Overall, what is personally ‘empowering’ for one woman might not be empowering for another, so arguably, women should be allowed to find their empowerment in any way they see fit without being judged by society. However, in the majority of pornography females are degraded and dominated by men, and even if one woman finds this empowering the repeated representation of her enjoyment of that degradation contributes to an ideological belief that all women enjoy this. Because pornography is presented to viewers as real, rather than fiction (written by writers, directed by directors, and performed by actors) it “hides and distorts truth while at the same time enforcing itself, imprinting itself on the world, making itself real” (MacKinnon, 1987, p. 130). The mainstream media, particularly the tabloid press, has a tendency to condemn pornography; the Mirror Online suggests to its readers that pornography is a form of violence against women, and therefore implies that it is not empowering.

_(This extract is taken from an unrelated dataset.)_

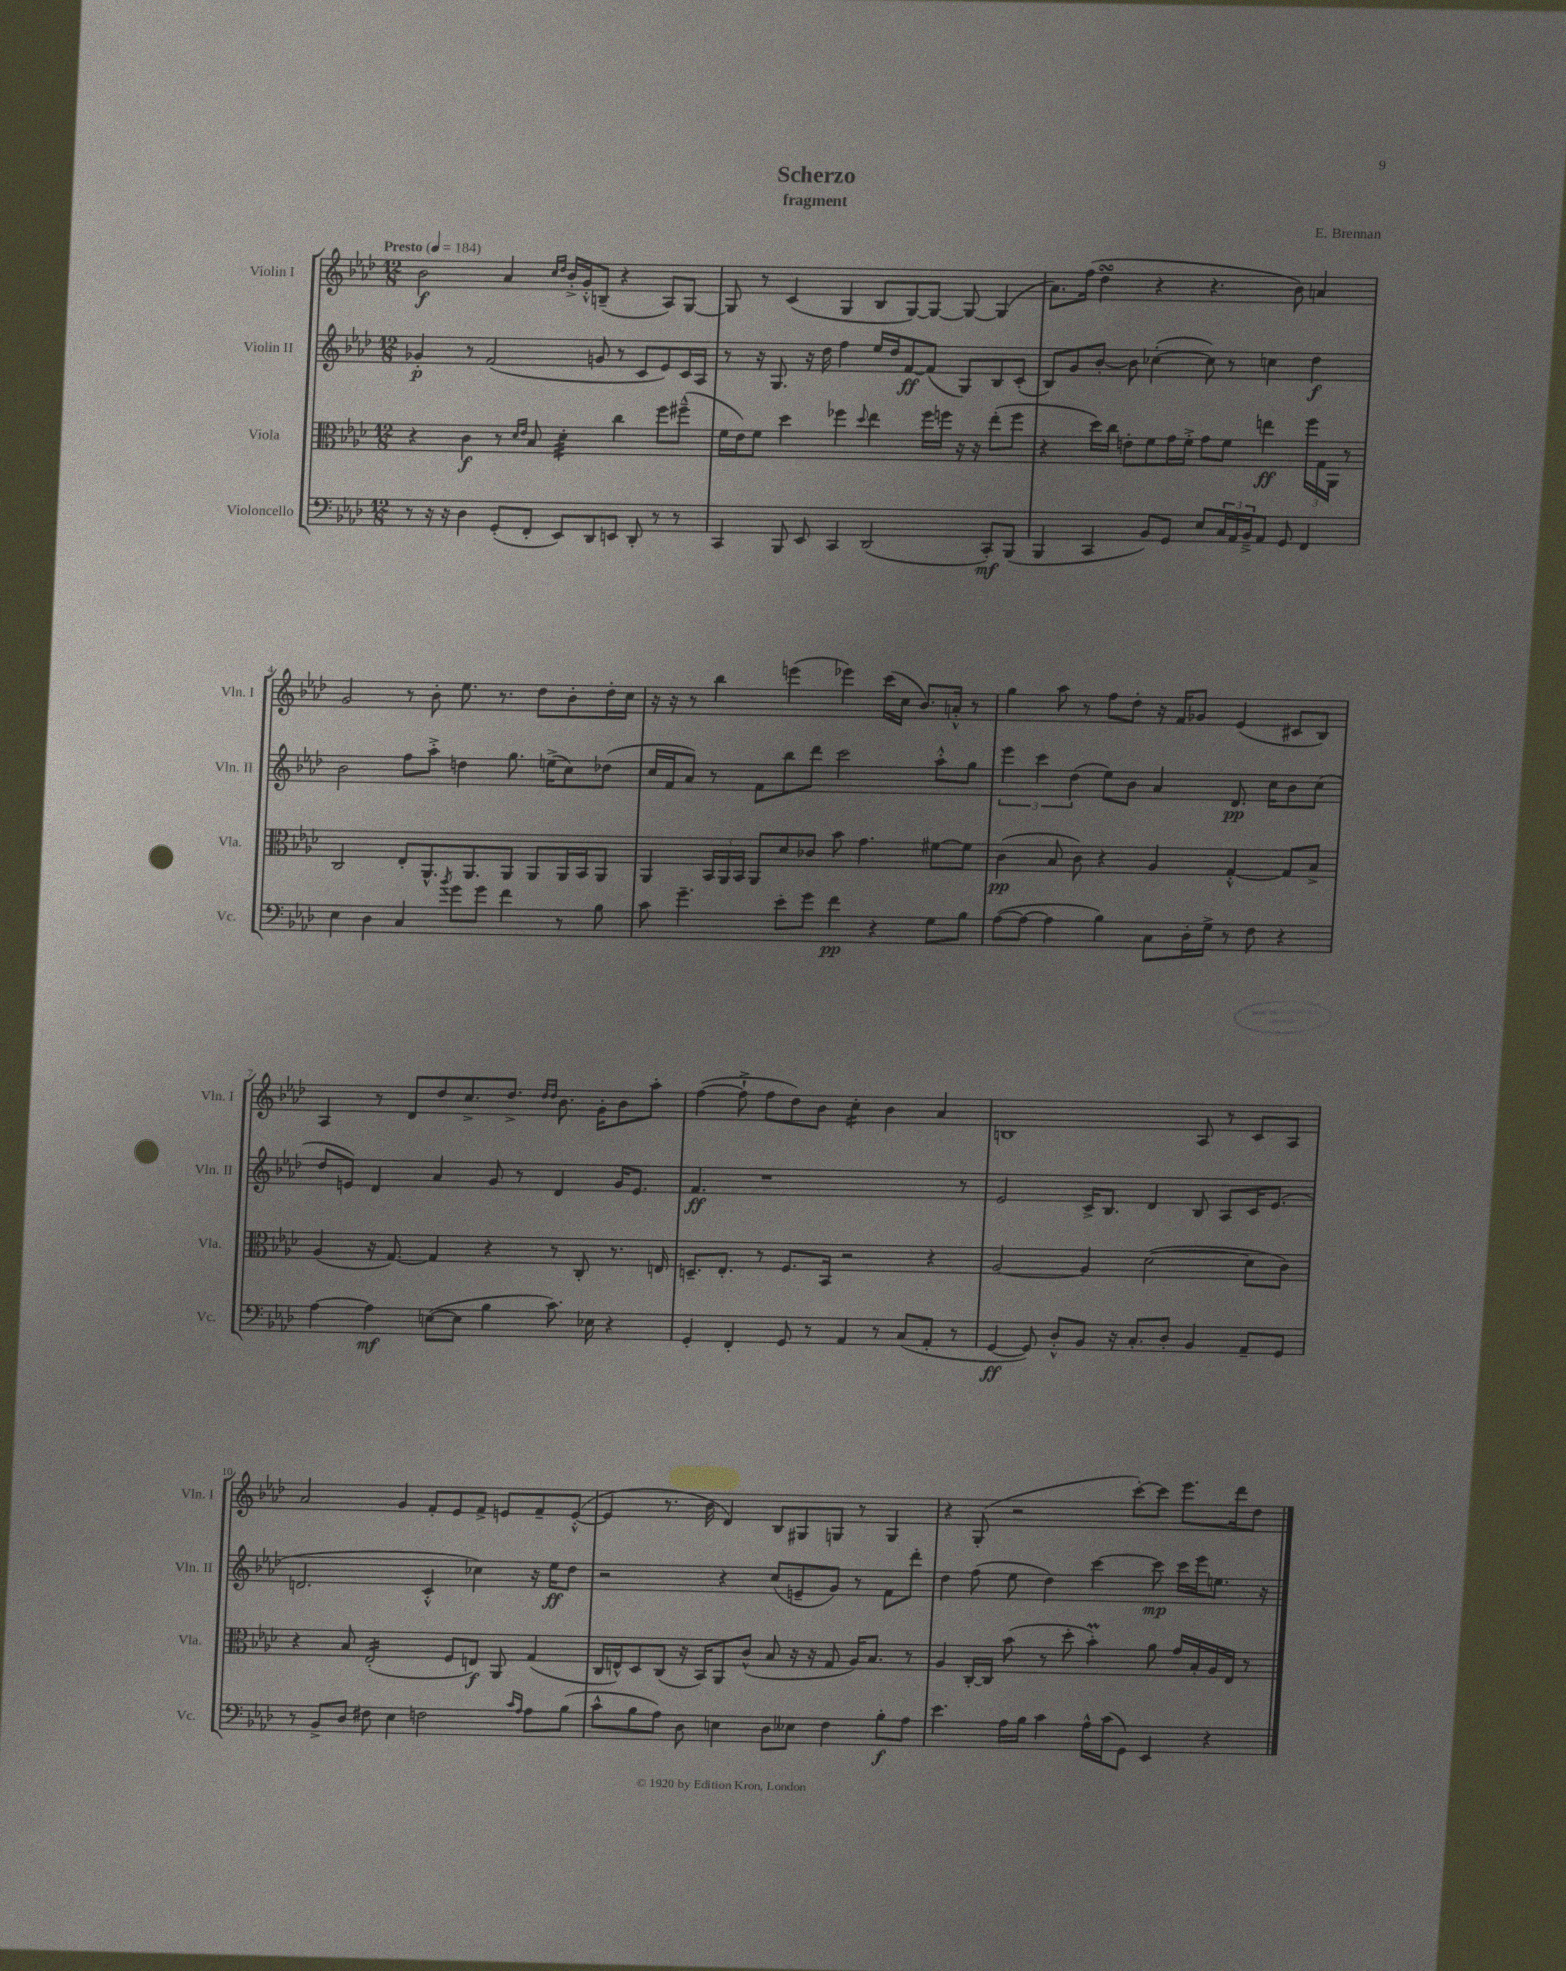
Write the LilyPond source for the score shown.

And yet, a large portion of media publications, particularly those aimed towards women, commend females for declaring their empowerment through expressing their sensuality and exposing their bodies, despite this being a result of our pornified culture. Furthermore, some forms of media, predominantly online publications whose principal audience is people younger than 35 years old (like Elite Daily), have praised women in the porn industry.